_AVAILABLE DATA_:
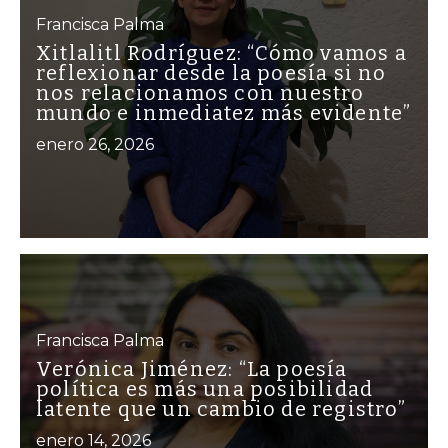
Francisca Palma
Xitlalitl Rodríguez: “Cómo vamos a
reflexionar desde la poesía si no
nos relacionamos con nuestro
mundo e inmediatez más evidente”
enero 26, 2026
Francisca Palma
Verónica Jiménez: “La poesía
política es más una posibilidad
latente que un cambio de registro”
enero 14, 2026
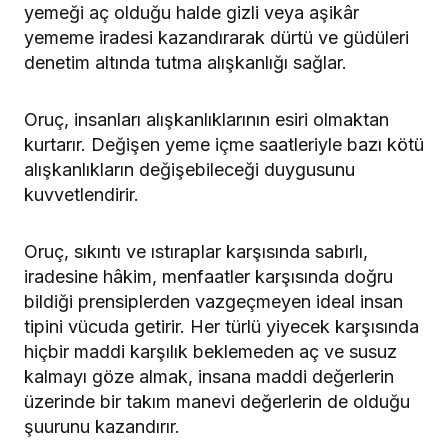
yemeği aç olduğu halde gizli veya aşikâr
yememe iradesi kazandırarak dürtü ve güdüleri
denetim altında tutma alışkanlığı sağlar.
Oruç, insanları alışkanlıklarının esiri olmaktan
kurtarır. Değişen yeme içme saatleriyle bazı kötü
alışkanlıkların değişebileceği duygusunu
kuvvetlendirir.
Oruç, sıkıntı ve ıstıraplar karşısında sabırlı,
iradesine hâkim, menfaatler karşısında doğru
bildiği prensiplerden vazgeçmeyen ideal insan
tipini vücuda getirir. Her türlü yiyecek karşısında
hiçbir maddi karşılık beklemeden aç ve susuz
kalmayı göze almak, insana maddi değerlerin
üzerinde bir takım manevi değerlerin de olduğu
şuurunu kazandırır.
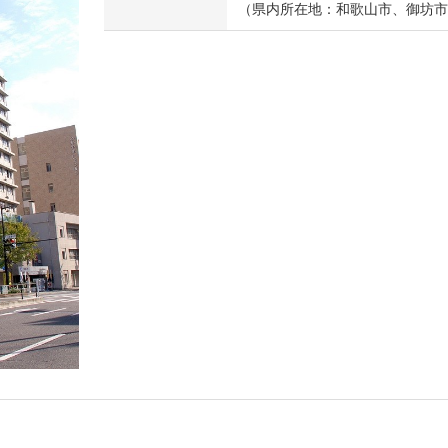
（県内所在地：和歌山市、御坊市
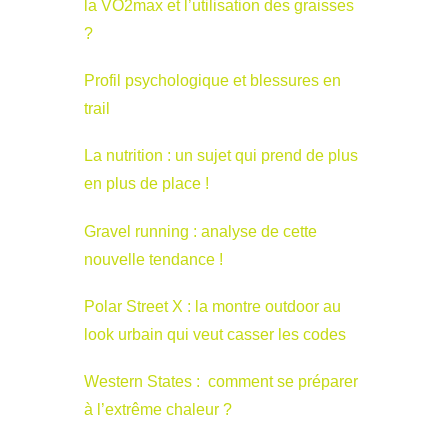
la VO2max et l’utilisation des graisses
?
Profil psychologique et blessures en
trail
La nutrition : un sujet qui prend de plus
en plus de place !
Gravel running : analyse de cette
nouvelle tendance !
Polar Street X : la montre outdoor au
look urbain qui veut casser les codes
Western States : comment se préparer
à l’extrême chaleur ?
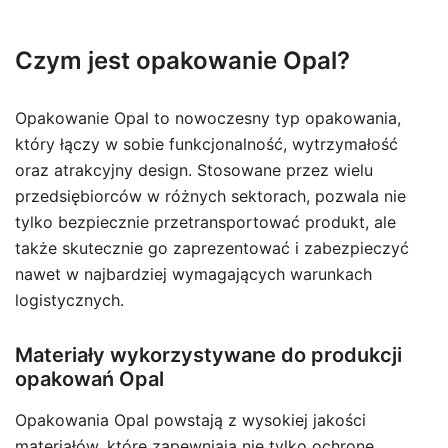
Czym jest opakowanie Opal?
Opakowanie Opal to nowoczesny typ opakowania,
który łączy w sobie funkcjonalność, wytrzymałość
oraz atrakcyjny design. Stosowane przez wielu
przedsiębiorców w różnych sektorach, pozwala nie
tylko bezpiecznie przetransportować produkt, ale
także skutecznie go zaprezentować i zabezpieczyć
nawet w najbardziej wymagających warunkach
logistycznych.
Materiały wykorzystywane do produkcji
opakowań Opal
Opakowania Opal powstają z wysokiej jakości
materiałów, które zapewniają nie tylko ochronę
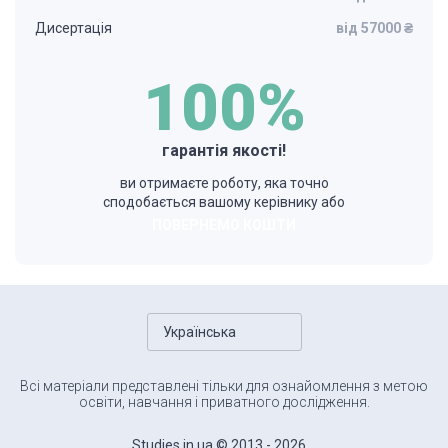
Дисертація
від 57000 ₴
100%
гарантія якості!
ви отримаєте роботу, яка точно
сподобається вашому керівнику або
ПОВЕРНЕМО КОШТИ
Українська
Всі матеріали представлені тільки для ознайомлення з метою
освіти, навчання і приватного дослідження.
Studies.in.ua © 2013 - 2026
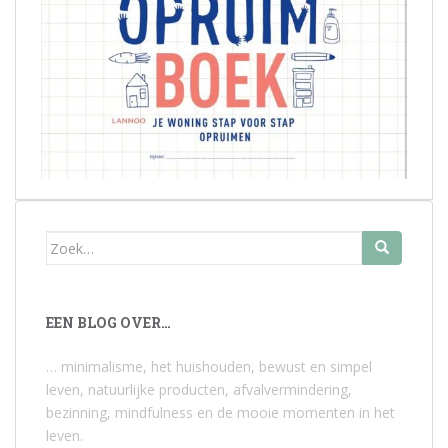
Zoek
naar:
EEN BLOG OVER…
… minimalisme, het huishouden, bewust en simpel
leven, natuurlijke producten, afvalvermindering,
bezinning, mindfulness en de mooie momenten in het
leven.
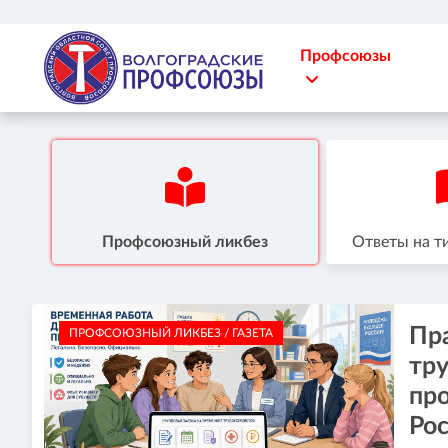
Профсоюзы
Профсоюзный ликбез
Ответы на т
Пр
ПРОФСОЮЗНЫЙ ЛИКБЕЗ / ГАЗЕТА
тр
про
Ро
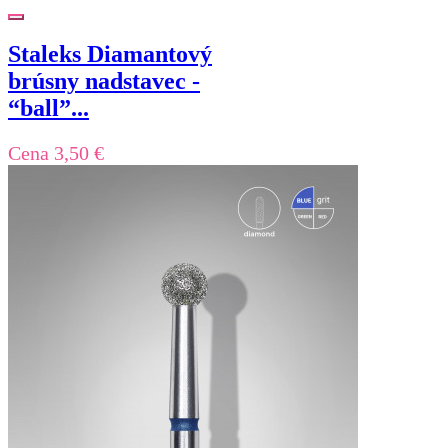
Staleks Diamantový
brúsny nadstavec -
“ball”...
Cena
3,50 €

_EXERCISE OBJECTIVE_: Using the listing above, gather each line that holds the string "Oruç" and copy it.

_RESPONSE AREA_:
Oruç, insanları alışkanlıklarının esiri olmaktan
Oruç, sıkıntı ve ıstıraplar karşısında sabırlı,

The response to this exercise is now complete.